# Century Fighters



## CarCrazyDiecast (Jan 11, 2007)

A grouping of the Century fighters from the 50-year-old attic finds. I'm including the XF-92A "Dart" because data gathered from the testing of the XF-92A "Dart", a pure research plane designed to test the proper design and operational configurations for a jet-powered tailless aircraft with delta-wings, led to the development of the F-102 Delta Dagger and F-106 Delta Dart fighters as well as the B-58 "Hustler" bomber.
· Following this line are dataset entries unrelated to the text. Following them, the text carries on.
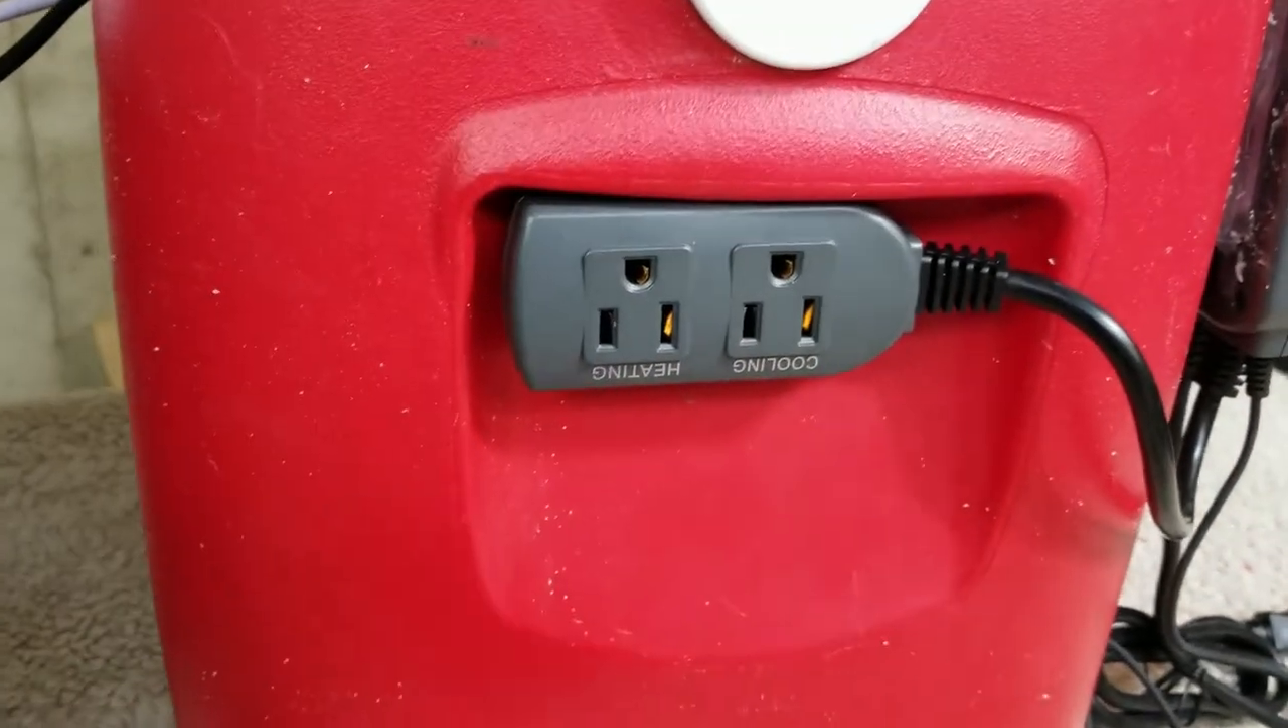Then the plug-ins I mounted right here on the side. You can see they come around here.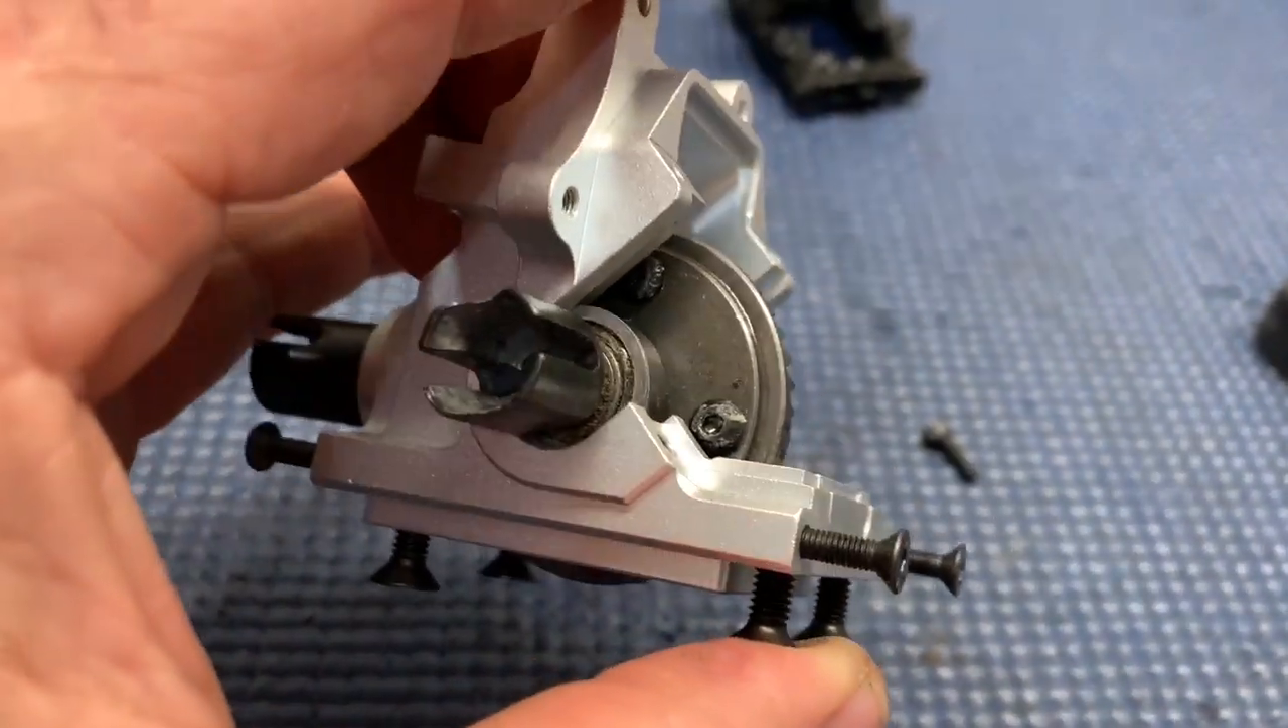The diff is put in place.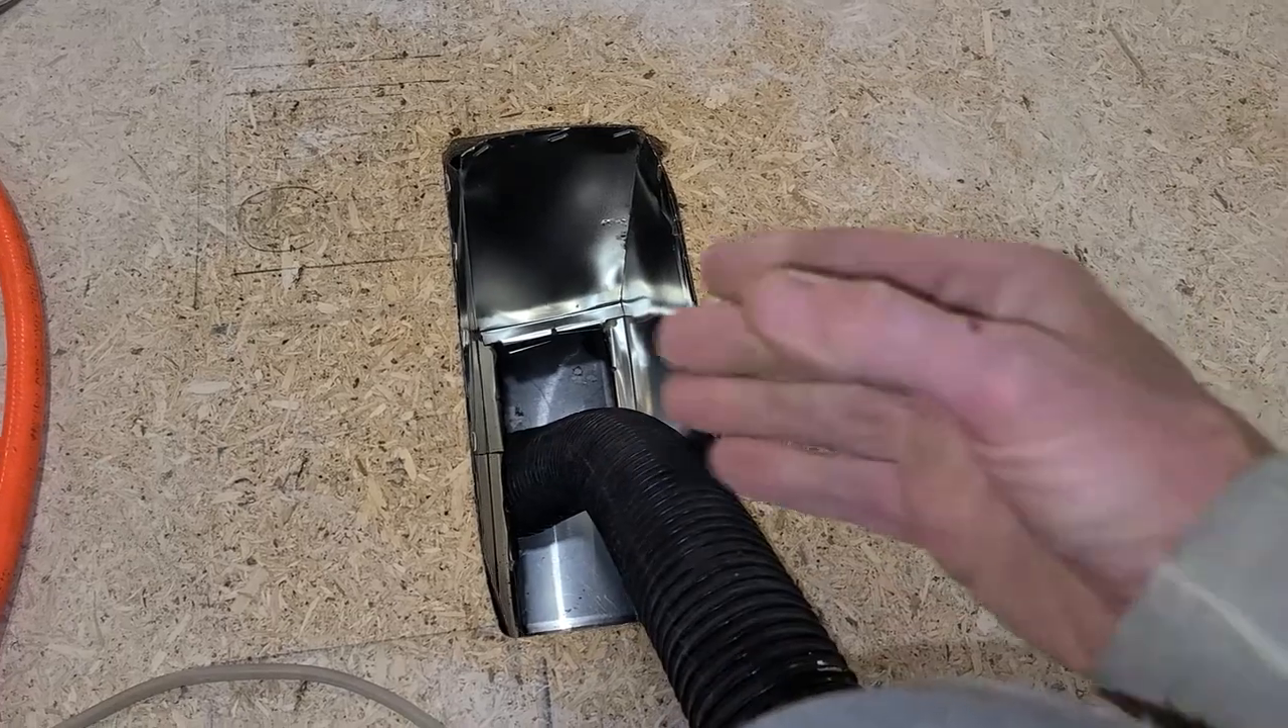I got my hose in the vent.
I would like to have a model of the Republic XF-84H (XF-106) Thunderscreech (powered by a turbine engine that was mated to a supersonic propeller) and the North American XF-108 Rapier to round out the collection.

Thanks for looking....



The vintage models are:


Convair XF-92A "Dart" by Hawk























North American F-100C Super Sabre by Revell
































McDonnell F-101A Voodoo by Revell




















continued...


----------



## CarCrazyDiecast (Jan 11, 2007)

continued....



Convair F-102 Delta Dagger by Aurora






















Lockheed F-104 Starfighter by Aurora





















Republic F-105B Thunderchief by Revell





















North American YF-107 Ultra Sabre by Aurora


----------



## Whiteraven_2001 (Apr 12, 2008)

Didn't realize Aurora produced an Ultra Sabre; thought Trumpeter's was the first! Nice collection.


----------



## Joe Brown (Nov 16, 1999)

I'm waiting for the ITC F-108! :thumbsup:


----------



## John P (Sep 1, 1999)

I'd kill for a 1.48 107 (and 103!) in styrene. The Collect-Aire 103 looks like a beyotch to build.


----------



## Steve H (Feb 8, 2009)

God...

You know, I don't care that by today's standards those kits are somewhat crude and not 100% perfect, accuracy-wise. I love them. I wish I could go into a store and buy them up for a buck or so each and just build the hell out of them. 

Didn't the Revell F-105 have a bomb dropping feature?


----------